I never heard Ruth complain, not about the sick old lady or her children or Ephraim. I was always complaining about my kids or my ex-husband or a daughter-in-law and especially about Dr. B. He had me open all his packages in case there were bombs in them. If a bee or a wasp came in, he went outside until I killed it. These are just the silly things. He was mean. Especially mean to Ruth, saying things like “This is what I get for hiring the handicapped?” He called her “Dyslexia,” because she transposed phone numbers. She did that a lot. About every other day he told me to fire her. I’d tell him we couldn’t. There was no cause. She really helped me and the patients liked her. She cheered the place up.
“I can’t stand cheeriness,” he said. “Makes me want to slap the grin off her face.”
She continued to be nice to him. She thought he was like Heathcliff, or Mr. Rochester in
Jane Eyre
, only little. “Yeah, real little,” I said. But Ruth never heard negative remarks. She believed that someone, at some time, must have broken Dr. B.’s heart. She brought him kugel and rugelach and hamantaschen, was always thinking of excuses to go into his office. I hadn’t figured out that she had chosen him to be the love affair until he came into my office and closed the door.
“You have to fire her! She is actually flirting with me! It is unseemly.”
“Well, strange as it may seem, she finds you wildly attractive. I still need her. It’s hard to find someone easy to work with. Be patient. Please, sir.” The “sir” did it, as usual.
“All right,” he sighed.
She was good for me, put zip in my life. Instead of spending my lunch hour brooding and smoking in the alley I’d get dirty and have fun picking bouquets with her. I even started cooking, using some of the hundreds of recipes she xeroxed all day. Baked pearl onions with a dash of brown sugar. She brought in clothes from Schmatta used clothing store and I bought them. A few times when Ephraim was too tired I went with her to the opera.
She was wonderful to go to the opera with, because at intermission she didn’t just stand around looking bored like everybody does. She’d lead me around the main foyer so we could admire the clothes and jewels. I wept with her at
La Traviata
. Our favorite scene was the old woman’s aria in
The Queen of Spades
.
One day Ruth asked Dr. B. to go to the opera with her. “No! What an inappropriate request!” he said.
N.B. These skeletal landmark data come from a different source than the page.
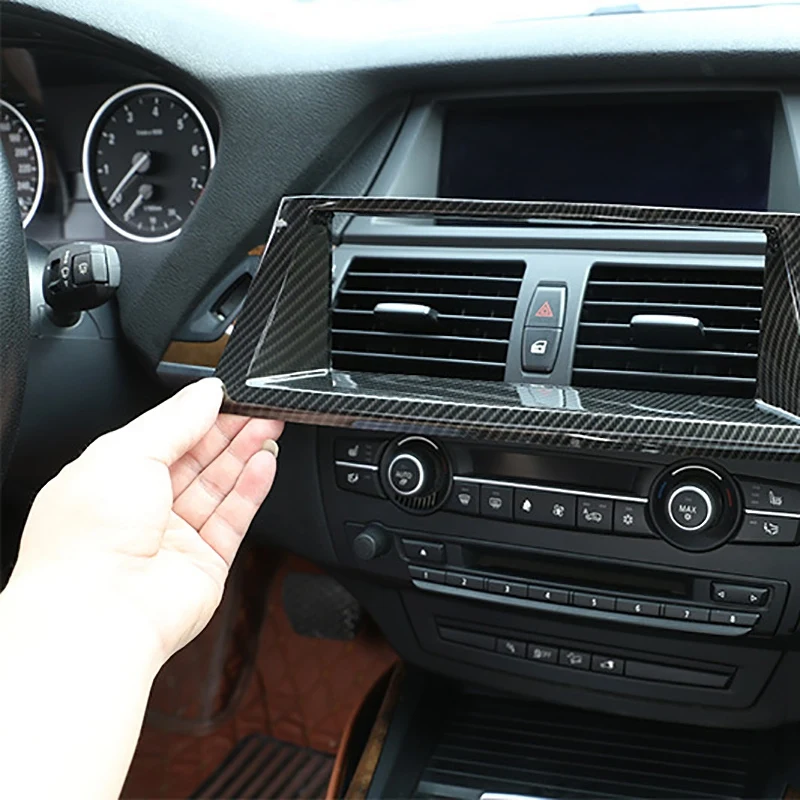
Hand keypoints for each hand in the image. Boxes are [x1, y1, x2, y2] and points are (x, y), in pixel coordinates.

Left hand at [10, 377, 282, 665]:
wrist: (99, 614)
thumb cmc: (88, 539)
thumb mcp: (127, 451)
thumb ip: (174, 419)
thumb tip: (206, 393)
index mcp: (111, 479)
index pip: (165, 438)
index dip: (200, 416)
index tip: (230, 398)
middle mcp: (142, 509)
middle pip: (198, 461)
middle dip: (230, 432)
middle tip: (261, 412)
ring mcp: (174, 539)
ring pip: (219, 487)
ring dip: (246, 456)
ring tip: (271, 430)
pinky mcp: (205, 564)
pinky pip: (234, 518)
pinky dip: (252, 490)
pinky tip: (265, 464)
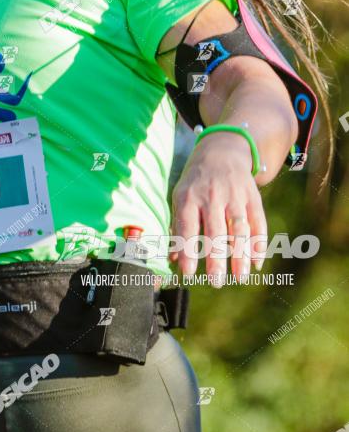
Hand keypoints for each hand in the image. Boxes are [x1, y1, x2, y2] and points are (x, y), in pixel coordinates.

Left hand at [170, 132, 267, 285]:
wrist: (222, 150)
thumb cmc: (195, 181)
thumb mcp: (180, 196)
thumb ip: (178, 227)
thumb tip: (173, 259)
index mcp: (188, 197)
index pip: (187, 227)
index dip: (187, 251)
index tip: (188, 274)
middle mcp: (212, 196)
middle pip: (215, 231)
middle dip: (216, 259)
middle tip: (216, 282)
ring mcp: (234, 196)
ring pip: (239, 229)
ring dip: (241, 255)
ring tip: (240, 277)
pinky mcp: (252, 197)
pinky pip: (258, 222)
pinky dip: (259, 244)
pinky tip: (257, 263)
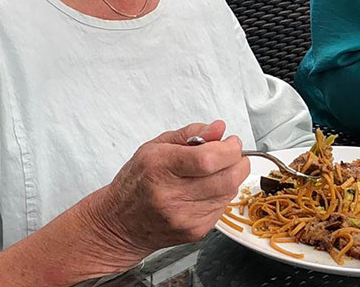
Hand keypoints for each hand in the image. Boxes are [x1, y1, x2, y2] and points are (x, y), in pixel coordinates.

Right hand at [93, 120, 249, 256]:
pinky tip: (206, 190)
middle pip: (226, 178)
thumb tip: (218, 128)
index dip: (229, 149)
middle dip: (238, 162)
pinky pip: (222, 208)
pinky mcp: (194, 231)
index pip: (208, 159)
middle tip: (231, 155)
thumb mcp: (154, 147)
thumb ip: (191, 133)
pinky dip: (221, 195)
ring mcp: (183, 217)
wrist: (121, 223)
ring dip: (230, 178)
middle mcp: (170, 194)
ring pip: (228, 193)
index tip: (231, 143)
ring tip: (215, 172)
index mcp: (158, 167)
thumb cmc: (136, 182)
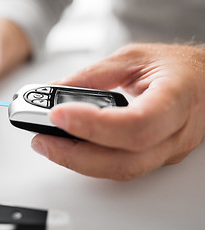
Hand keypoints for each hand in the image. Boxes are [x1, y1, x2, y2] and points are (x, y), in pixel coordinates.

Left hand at [31, 44, 204, 179]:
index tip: (57, 114)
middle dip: (74, 154)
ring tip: (47, 144)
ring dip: (77, 161)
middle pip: (124, 160)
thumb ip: (93, 75)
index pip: (134, 124)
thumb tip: (55, 90)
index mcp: (175, 99)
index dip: (93, 125)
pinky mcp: (155, 158)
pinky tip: (70, 148)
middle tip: (41, 139)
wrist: (203, 82)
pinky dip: (90, 160)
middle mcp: (174, 134)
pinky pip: (120, 167)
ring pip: (120, 170)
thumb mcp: (133, 58)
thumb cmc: (175, 68)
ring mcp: (166, 152)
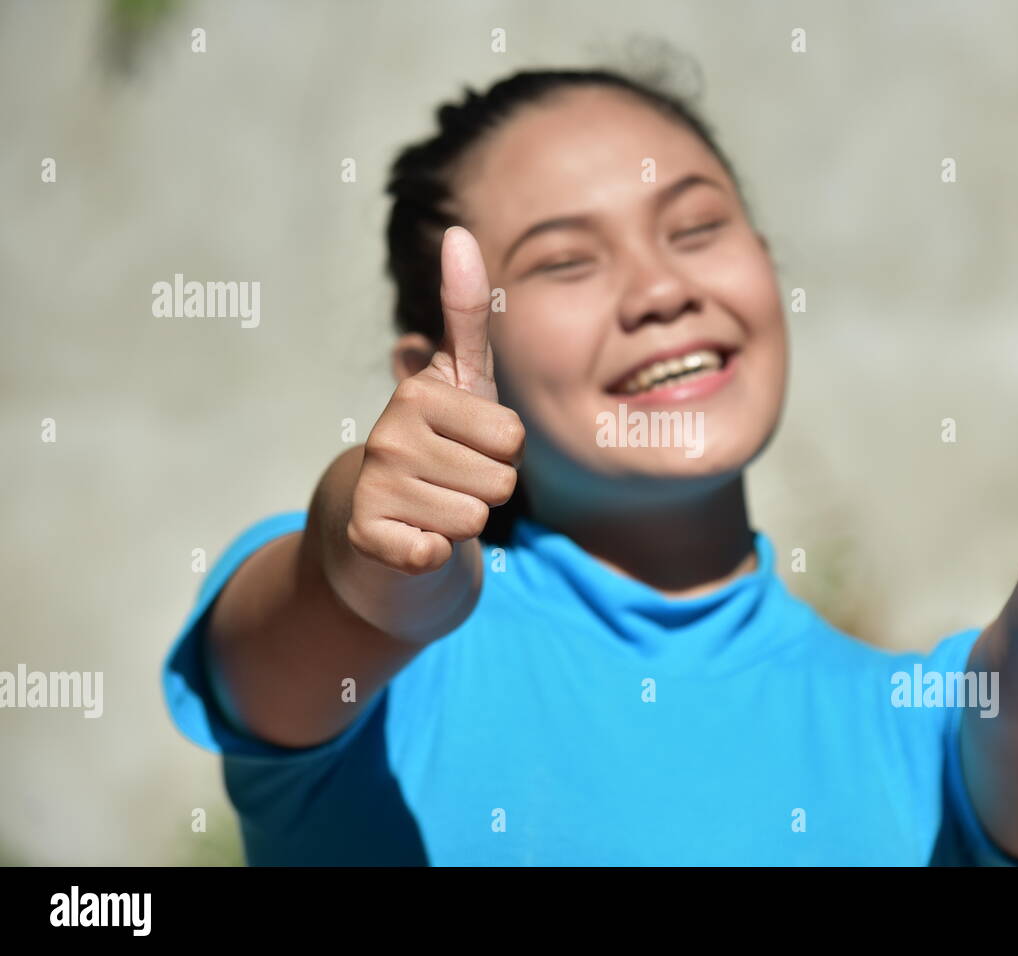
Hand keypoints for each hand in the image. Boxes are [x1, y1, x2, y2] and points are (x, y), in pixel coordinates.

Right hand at [347, 226, 524, 574]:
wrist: (384, 526)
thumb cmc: (440, 445)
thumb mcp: (462, 380)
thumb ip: (467, 313)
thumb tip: (457, 229)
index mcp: (419, 393)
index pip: (512, 438)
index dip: (502, 452)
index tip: (468, 445)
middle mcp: (388, 434)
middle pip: (500, 480)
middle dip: (487, 488)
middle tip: (453, 482)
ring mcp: (375, 485)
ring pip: (475, 518)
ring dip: (464, 522)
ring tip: (434, 507)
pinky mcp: (368, 536)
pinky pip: (434, 553)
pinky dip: (432, 556)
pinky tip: (413, 541)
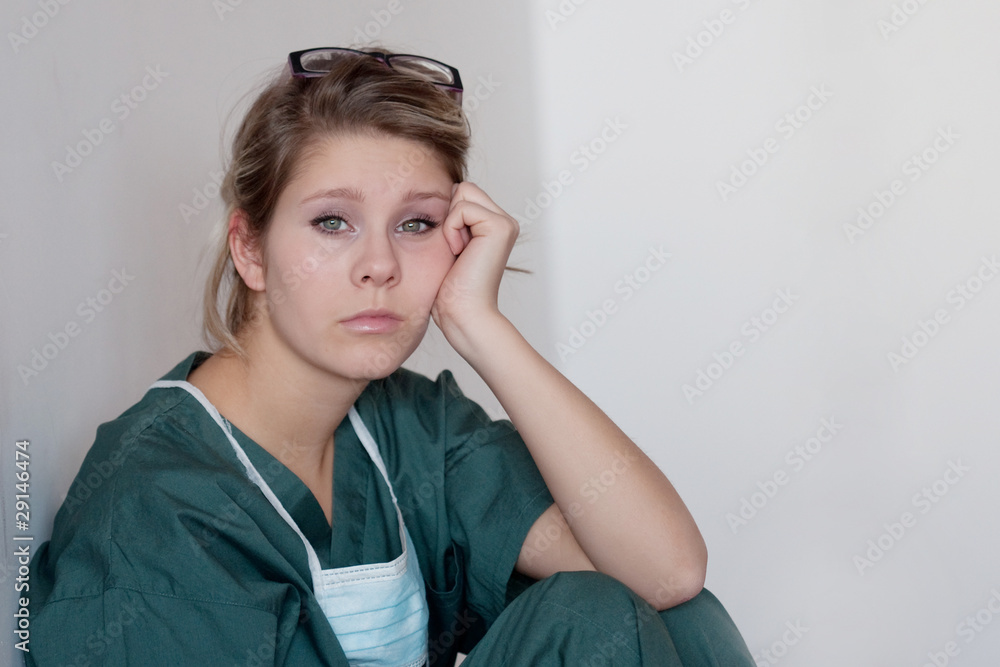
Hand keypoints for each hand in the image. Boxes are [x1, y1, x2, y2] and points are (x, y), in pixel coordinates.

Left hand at [431, 182, 518, 352]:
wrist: (464, 314)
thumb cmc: (451, 290)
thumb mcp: (449, 246)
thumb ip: (453, 219)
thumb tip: (445, 192)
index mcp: (494, 226)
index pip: (462, 194)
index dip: (447, 216)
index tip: (452, 248)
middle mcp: (504, 222)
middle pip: (463, 188)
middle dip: (449, 216)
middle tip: (456, 249)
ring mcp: (505, 223)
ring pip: (463, 192)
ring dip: (450, 223)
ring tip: (458, 251)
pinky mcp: (500, 226)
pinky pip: (461, 208)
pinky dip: (451, 230)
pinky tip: (460, 252)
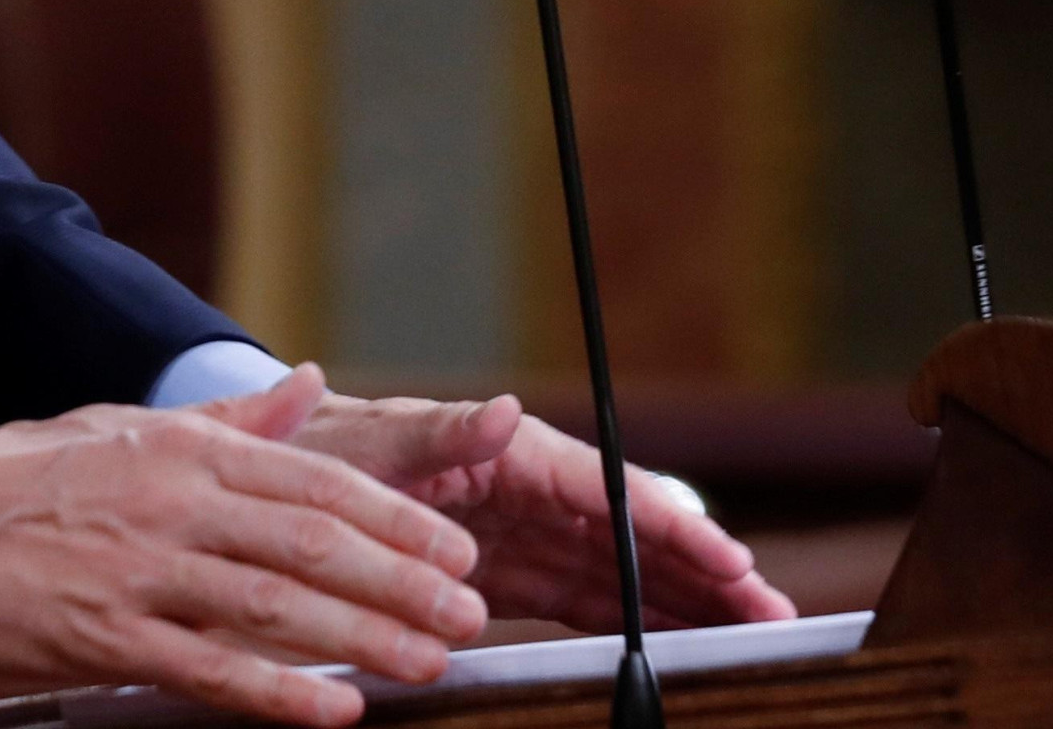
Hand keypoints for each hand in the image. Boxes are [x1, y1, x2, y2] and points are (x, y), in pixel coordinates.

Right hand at [0, 365, 489, 726]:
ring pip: (275, 606)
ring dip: (363, 636)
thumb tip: (306, 386)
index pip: (315, 483)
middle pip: (312, 545)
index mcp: (183, 451)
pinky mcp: (105, 637)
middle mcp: (172, 505)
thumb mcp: (127, 425)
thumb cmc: (19, 472)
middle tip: (469, 612)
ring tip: (429, 660)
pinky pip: (207, 670)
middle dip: (402, 581)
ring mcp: (141, 573)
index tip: (454, 548)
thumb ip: (227, 419)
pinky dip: (277, 694)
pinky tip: (334, 711)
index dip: (395, 519)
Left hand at [278, 388, 797, 634]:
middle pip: (635, 536)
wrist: (279, 480)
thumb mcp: (375, 442)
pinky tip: (677, 643)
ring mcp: (522, 534)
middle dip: (707, 571)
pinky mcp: (504, 574)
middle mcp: (528, 490)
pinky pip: (581, 600)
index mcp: (509, 453)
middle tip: (773, 612)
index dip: (674, 531)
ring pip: (621, 572)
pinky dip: (632, 620)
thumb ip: (443, 432)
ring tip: (749, 633)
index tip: (731, 561)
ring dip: (685, 601)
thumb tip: (505, 408)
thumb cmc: (326, 450)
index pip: (609, 493)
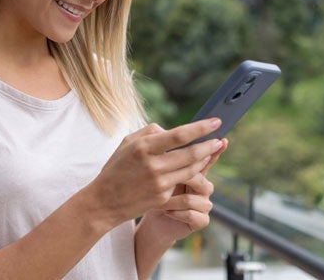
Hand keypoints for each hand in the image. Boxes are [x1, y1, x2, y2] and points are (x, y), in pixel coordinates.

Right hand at [84, 120, 225, 228]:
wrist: (104, 202)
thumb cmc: (116, 168)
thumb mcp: (127, 143)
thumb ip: (150, 133)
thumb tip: (171, 130)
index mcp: (143, 147)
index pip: (179, 135)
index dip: (201, 128)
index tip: (215, 121)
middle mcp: (153, 165)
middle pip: (191, 154)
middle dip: (210, 145)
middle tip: (220, 139)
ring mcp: (159, 183)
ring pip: (191, 169)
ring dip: (204, 160)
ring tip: (211, 151)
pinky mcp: (162, 197)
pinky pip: (181, 182)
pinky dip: (191, 173)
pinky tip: (196, 167)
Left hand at [137, 138, 226, 244]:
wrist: (150, 219)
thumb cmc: (152, 192)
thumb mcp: (156, 171)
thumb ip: (163, 154)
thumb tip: (163, 132)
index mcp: (195, 172)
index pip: (206, 158)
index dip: (215, 149)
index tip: (222, 140)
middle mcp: (203, 186)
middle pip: (201, 177)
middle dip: (183, 179)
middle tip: (165, 179)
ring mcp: (204, 204)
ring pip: (195, 197)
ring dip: (175, 200)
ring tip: (159, 202)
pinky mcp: (201, 220)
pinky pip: (194, 214)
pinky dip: (176, 213)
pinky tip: (165, 212)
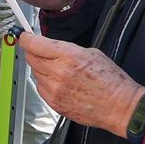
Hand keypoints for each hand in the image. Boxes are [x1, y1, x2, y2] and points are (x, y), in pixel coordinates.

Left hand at [17, 32, 144, 136]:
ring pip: (35, 74)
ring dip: (41, 69)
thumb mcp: (92, 53)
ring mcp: (54, 90)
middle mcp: (58, 72)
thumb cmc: (111, 81)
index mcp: (68, 56)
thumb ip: (67, 49)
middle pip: (31, 58)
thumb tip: (51, 48)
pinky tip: (59, 83)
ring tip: (58, 70)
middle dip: (32, 52)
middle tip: (38, 50)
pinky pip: (41, 88)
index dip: (26, 39)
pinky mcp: (54, 103)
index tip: (25, 36)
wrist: (120, 106)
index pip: (34, 44)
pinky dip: (45, 83)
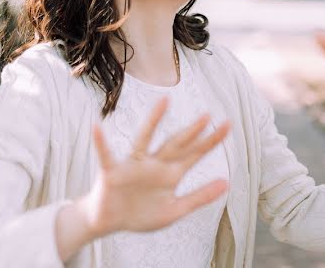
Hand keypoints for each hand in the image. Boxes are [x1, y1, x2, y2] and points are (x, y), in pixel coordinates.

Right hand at [77, 97, 229, 237]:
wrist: (109, 222)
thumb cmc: (140, 213)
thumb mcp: (174, 210)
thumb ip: (199, 197)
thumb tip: (226, 183)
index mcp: (169, 174)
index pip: (193, 154)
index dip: (210, 141)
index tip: (228, 125)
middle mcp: (153, 164)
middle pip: (175, 145)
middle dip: (191, 132)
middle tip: (207, 116)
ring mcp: (133, 166)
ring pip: (144, 140)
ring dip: (153, 121)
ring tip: (164, 102)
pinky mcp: (113, 172)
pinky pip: (106, 155)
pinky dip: (101, 142)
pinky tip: (96, 128)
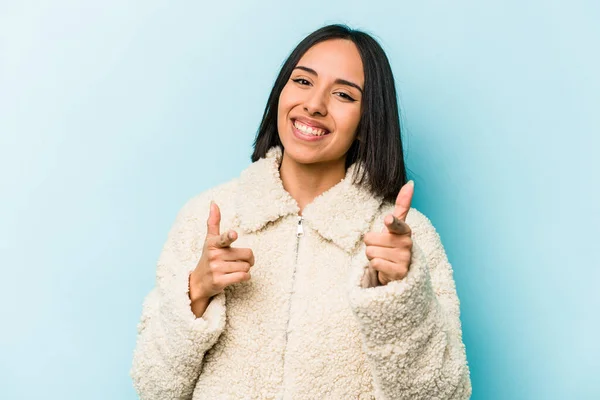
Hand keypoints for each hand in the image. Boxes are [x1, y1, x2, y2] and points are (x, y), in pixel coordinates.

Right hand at [189, 201, 254, 316]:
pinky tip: (239, 277)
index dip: (230, 236)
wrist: (198, 283)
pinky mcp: (219, 282)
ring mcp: (216, 269)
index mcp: (213, 243)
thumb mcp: (209, 240)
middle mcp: (214, 255)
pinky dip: (246, 277)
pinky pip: (243, 276)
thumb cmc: (208, 258)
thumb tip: (213, 202)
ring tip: (235, 269)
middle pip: (247, 254)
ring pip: (246, 266)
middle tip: (241, 260)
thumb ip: (213, 222)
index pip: (224, 238)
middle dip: (249, 259)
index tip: (233, 234)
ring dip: (246, 269)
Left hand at [362, 180, 413, 286]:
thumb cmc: (393, 245)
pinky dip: (375, 266)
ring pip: (371, 252)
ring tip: (384, 259)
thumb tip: (410, 183)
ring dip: (372, 256)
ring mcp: (405, 258)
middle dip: (371, 245)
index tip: (387, 220)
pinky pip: (375, 263)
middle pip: (370, 239)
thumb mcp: (394, 226)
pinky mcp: (400, 272)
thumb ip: (402, 205)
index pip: (395, 223)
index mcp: (405, 230)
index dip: (390, 222)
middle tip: (382, 250)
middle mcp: (407, 243)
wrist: (398, 271)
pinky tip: (385, 268)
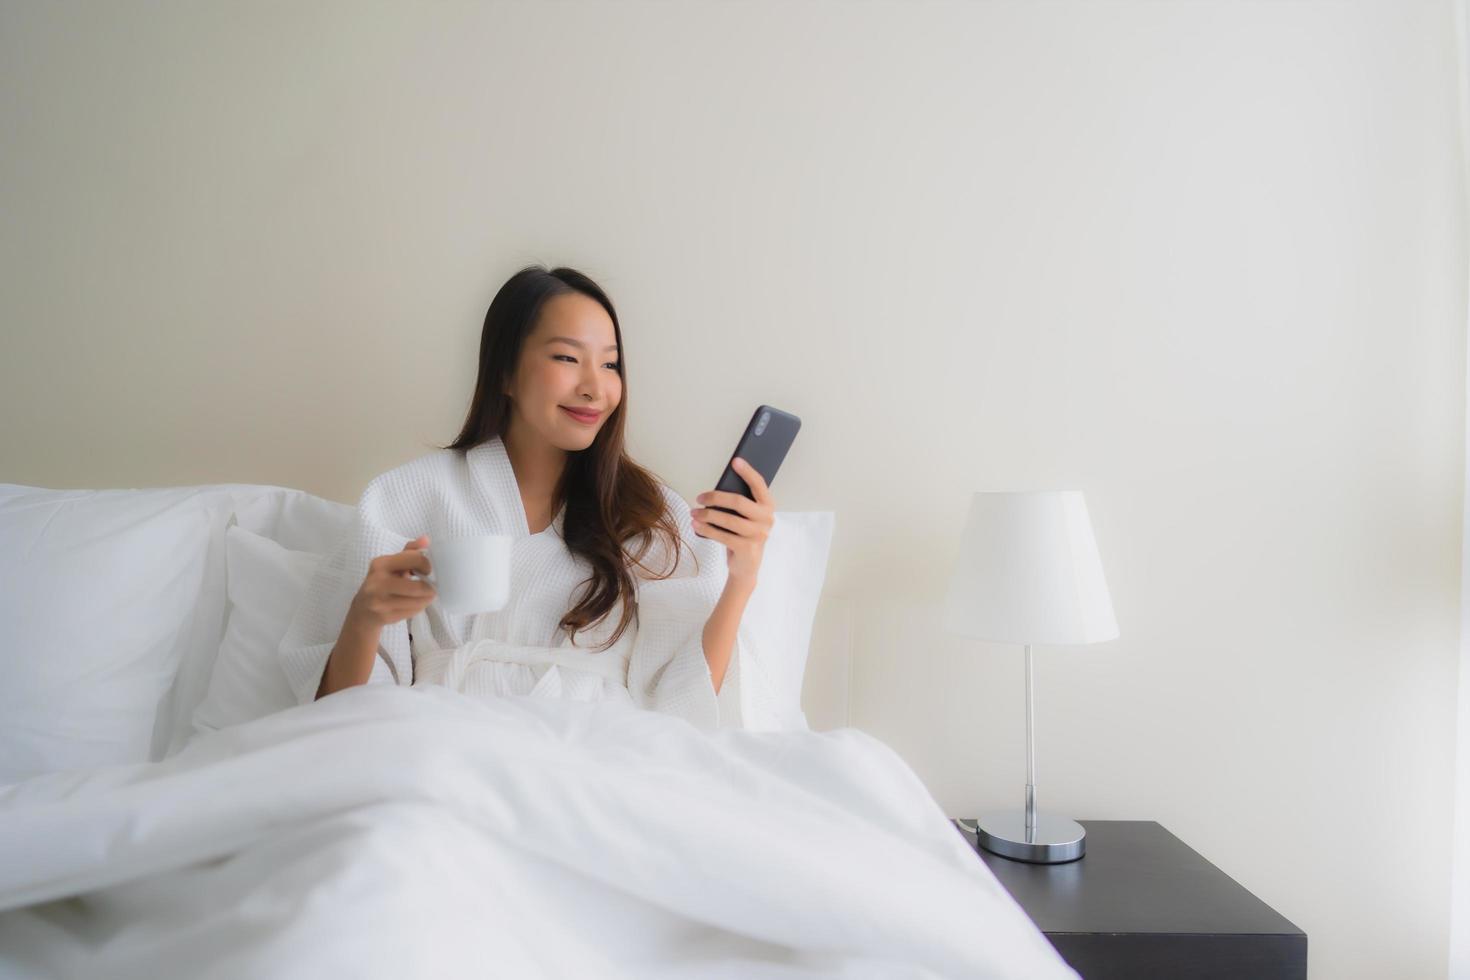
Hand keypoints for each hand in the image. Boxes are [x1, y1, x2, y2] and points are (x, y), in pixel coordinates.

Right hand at [349, 534, 436, 627]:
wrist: (362, 611)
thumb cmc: (381, 583)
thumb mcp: (391, 564)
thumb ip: (409, 551)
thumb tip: (426, 539)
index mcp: (381, 564)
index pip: (415, 559)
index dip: (427, 565)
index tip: (426, 570)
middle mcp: (378, 582)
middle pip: (419, 587)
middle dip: (430, 588)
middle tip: (430, 587)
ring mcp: (380, 601)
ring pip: (418, 601)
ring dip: (426, 599)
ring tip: (423, 595)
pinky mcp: (385, 616)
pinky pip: (413, 611)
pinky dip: (418, 607)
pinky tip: (413, 603)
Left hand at [691, 457, 773, 585]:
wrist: (746, 566)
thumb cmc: (743, 535)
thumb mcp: (745, 517)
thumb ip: (739, 503)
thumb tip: (719, 488)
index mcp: (768, 506)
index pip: (759, 484)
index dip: (747, 472)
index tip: (735, 461)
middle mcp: (767, 519)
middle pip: (738, 502)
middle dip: (715, 498)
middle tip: (700, 498)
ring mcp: (758, 535)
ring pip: (728, 520)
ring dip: (707, 515)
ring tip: (693, 513)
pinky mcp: (747, 548)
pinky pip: (722, 535)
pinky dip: (706, 530)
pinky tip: (696, 525)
“That asshole,” I said when he went out the door. All she said was that doctors were just too busy to have love affairs so she guessed it would have to be Julius.
Julius was a retired dentist who had been in the cast of
Oklahoma!
. He was a widower and he was fat. She said fat was good, fat was warm and comfortable.
I asked her if it was because Ephraim was not so interested in sex anymore. “
Au contraire!
” she said. “It’s the first thing he thinks of every morning and the last at night. And if he’s home in the day he chases me around then too. Really…”
I saw Julius at Ephraim’s mother’s funeral at the Chapel of the Valley. The old woman had died quietly in her sleep.
Ruth and her family were on the steps of the funeral home. Two lovely children, handsome, gracious, comforting their parents, Ruth and Ephraim. Ephraim was darkly handsome. Lean, brooding, soulful. Now he looked like Heathcliff. His sad and dreamy eyes smiled into mine. “Thank you for your kindness to my wife.”